EXERCISE GOAL:
Keep the pictures out of the copy and print all the entries below exactly.

[Hardware design source data]
──────────────────────────────

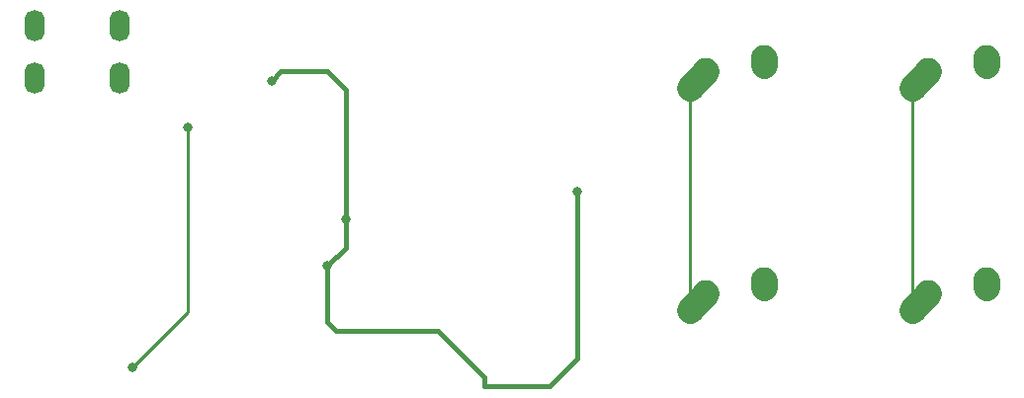
<source format=gbr>
G04 #@! TF.GenerationSoftware,KiCad,Pcbnew,(5.1.4-0-10_14)*
G04 #@! TF.CreationDate,2020-08-22T16:13:25+02:00*
G04 #@! TF.ProjectId,keyboard-pcb-tutorial,6b657962-6f61-4726-942d-7063622d7475,rev?*
G04 #@! TF.SameCoordinates,Original*
G04 #@! TF.FileFunction,Copper,L1,Top*
G04 #@! TF.FilePolarity,Positive*
%FSLAX46Y46*%
G04 Gerber Fmt 4.6, Leading zero omitted, Abs format (unit mm)*
G04 Created by KiCad (PCBNEW (5.1.4-0-10_14)) date 2020-08-22 16:13:25*
%MOMM*%
%LPD*%
G04 APERTURE LIST*
%ADD10C,2.250000*%
%ADD11C,2.250000*%
%ADD12O,1.700000X2.700000*%
%ADD13C,0.800000*%
%ADD14C,0.381000*%
%ADD15C,0.254000*%
G04 APERTURE END LIST*
D10*
X197525000Y-151575000D03*
X196870001Y-152305000D03*
D11*
X196215000Y-153035000D02*
X197525002Y-151575000D01*
D10*
X202565000Y-150495000D03*
X202545000Y-150785000D03*
D11*
X202525000Y-151075000D02*
X202565000Y-150495000D01*
D10*
X197525000Y-132525000D03*
X196870001Y-133255000D03*
D11*
X196215000Y-133985000D02*
X197525002Y-132525000D01*
D10*
X202565000Y-131445000D03*
X202545000Y-131735000D03*
D11*
X202525000Y-132025000D02*
X202565000Y-131445000D01*
D12*
X140018750Y-128587500D03*
X147318750Y-128587500D03*
X147318750Y-133087500D03*
X140018750Y-133087500D03*
D10*
X216575000Y-151575000D03*
X215920001Y-152305000D03*
D11*
X215265000Y-153035000D02*
X216575002Y-151575000D01*
D10*
X221615000Y-150495000D03*
X221595000Y-150785000D03*
D11*
X221575000Y-151075000D02*
X221615000Y-150495000D01*
D10*
X216575000Y-132525000D03*
X215920001Y-133255000D03*
D11*
X215265000Y-133985000D02*
X216575002Y-132525000D01*
D10*
X221615000Y-131445000D03*
X221595000Y-131735000D03*
D11*
X221575000Y-132025000D02*
X221615000Y-131445000D01*
D13*
X165100000Y-149225000D03*
X166687500Y-145256250D03*
X160337500Y-133350000D03*
X186531250Y-142875000D03*
X148431250Y-157956250D03*
X153193750Y-137318750D03*
D14*
X165100000Y-149225000D02*
X166687500Y-147637500D01*
X166687500Y-145256250D02*
X166687500Y-147637500D01*
X166687500Y-145256250D02*
X166687500Y-144086308D01*
X166687500Y-144086308D02*
X166687500Y-134143750D01*
X166687500Y-134143750D02*
X165100000Y-132556250D01*
X165100000Y-132556250D02*
X161925000Y-132556250D01*
X161925000Y-132556250D02*
X161131250Y-132556250D01*
X161131250Y-132556250D02*
X160337500Y-133350000D01*
X186531250Y-142875000D02*
X186531250Y-157162500D01*
X186531250Y-157162500D02*
X184150000Y-159543750D01*
X184150000Y-159543750D02*
X178593750Y-159543750D01*
X178593750Y-159543750D02*
X178593750Y-158750000D01*
X178593750Y-158750000D02*
X174625000Y-154781250D01*
X174625000Y-154781250D02*
X165893750Y-154781250D01*
X165100000Y-153987500D02*
X165100000Y-149225000D01*
X165893750Y-154781250D02*
X165100000Y-153987500D01*
D15*
X196215000Y-150265000D02*
X196215000Y-153035000D01*
X196215000Y-133985000D02*
X196215000Y-150265000D01*
X215265000Y-133985000D02*
X215265000Y-153035000D01*
X153193750Y-153193750D02*
X153193750Y-137318750D01*
X148431250Y-157956250D02*
X153193750Y-153193750D01*
M02*

</source>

──────────────────────────────

REPLY:
<source format=gbr>
G04 #@! TF.GenerationSoftware,KiCad,Pcbnew,(5.1.4-0-10_14)*
G04 #@! TF.CreationDate,2020-08-22T16:13:25+02:00*
G04 #@! TF.ProjectId,keyboard-pcb-tutorial,6b657962-6f61-4726-942d-7063622d7475,rev?*
G04 #@! TF.SameCoordinates,Original*
G04 #@! TF.FileFunction,Copper,L1,Top*
G04 #@! TF.FilePolarity,Positive*
%FSLAX46Y46*%
G04 Gerber Fmt 4.6, Leading zero omitted, Abs format (unit mm)*
G04 Created by KiCad (PCBNEW (5.1.4-0-10_14)) date 2020-08-22 16:13:25*
%MOMM*%
%LPD*%
G04 APERTURE LIST*
%ADD10C,2.250000*%
%ADD11C,2.250000*%
%ADD12O,1.700000X2.700000*%
%ADD13C,0.800000*%
%ADD14C,0.381000*%
%ADD15C,0.254000*%
G04 APERTURE END LIST*
D10*
X197525000Y-151575000D03*
X196870001Y-152305000D03*
D11*
X196215000Y-153035000D02*
X197525002Y-151575000D01*
D10*
X202565000Y-150495000D03*
X202545000Y-150785000D03*
D11*
X202525000Y-151075000D02*
X202565000Y-150495000D01*
D10*
X197525000Y-132525000D03*
X196870001Y-133255000D03*
D11*
X196215000Y-133985000D02*
X197525002Y-132525000D01*
D10*
X202565000Y-131445000D03*
X202545000Y-131735000D03*
D11*
X202525000Y-132025000D02*
X202565000Y-131445000D01*
D12*
X140018750Y-128587500D03*
X147318750Y-128587500D03*
X147318750Y-133087500D03*
X140018750Y-133087500D03*
D10*
X216575000Y-151575000D03*
X215920001Y-152305000D03*
D11*
X215265000Y-153035000D02*
X216575002Y-151575000D01*
D10*
X221615000Y-150495000D03*
X221595000Y-150785000D03*
D11*
X221575000Y-151075000D02*
X221615000Y-150495000D01*
D10*
X216575000Y-132525000D03*
X215920001Y-133255000D03*
D11*
X215265000Y-133985000D02*
X216575002Y-132525000D01*
D10*
X221615000Y-131445000D03*
X221595000Y-131735000D03*
D11*
X221575000Y-132025000D02*
X221615000Y-131445000D01*
D13*
X165100000Y-149225000D03*
X166687500Y-145256250D03*
X160337500Y-133350000D03*
X186531250Y-142875000D03*
X148431250Y-157956250D03*
X153193750Y-137318750D03*
D14*
X165100000Y-149225000D02*
X166687500Y-147637500D01*
X166687500Y-145256250D02*
X166687500Y-147637500D01*
X166687500Y-145256250D02*
X166687500Y-144086308D01*
X166687500Y-144086308D02*
X166687500Y-134143750D01*
X166687500Y-134143750D02*
X165100000Y-132556250D01*
X165100000Y-132556250D02*
X161925000Y-132556250D01*
X161925000Y-132556250D02*
X161131250Y-132556250D01*
X161131250Y-132556250D02*
X160337500Y-133350000D01*
X186531250Y-142875000D02*
X186531250Y-157162500D01*
X186531250Y-157162500D02*
X184150000Y-159543750D01*
X184150000Y-159543750D02*
X178593750Y-159543750D01*
X178593750Y-159543750D02*
X178593750Y-158750000D01*
X178593750Y-158750000D02*
X174625000Y-154781250D01*
X174625000Y-154781250D02*
X165893750Y-154781250D01*
X165100000Y-153987500D02*
X165100000Y-149225000D01*
X165893750Y-154781250D02*
X165100000Y-153987500D01*
D15*
X196215000Y-150265000D02*
X196215000Y-153035000D01*
X196215000Y-133985000D02*
X196215000Y-150265000D01*
X215265000Y-133985000D02*
X215265000Y-153035000D01*
X153193750Y-153193750D02*
X153193750Y-137318750D01*
X148431250Y-157956250D02*
X153193750Y-153193750D01*
M02*

</source>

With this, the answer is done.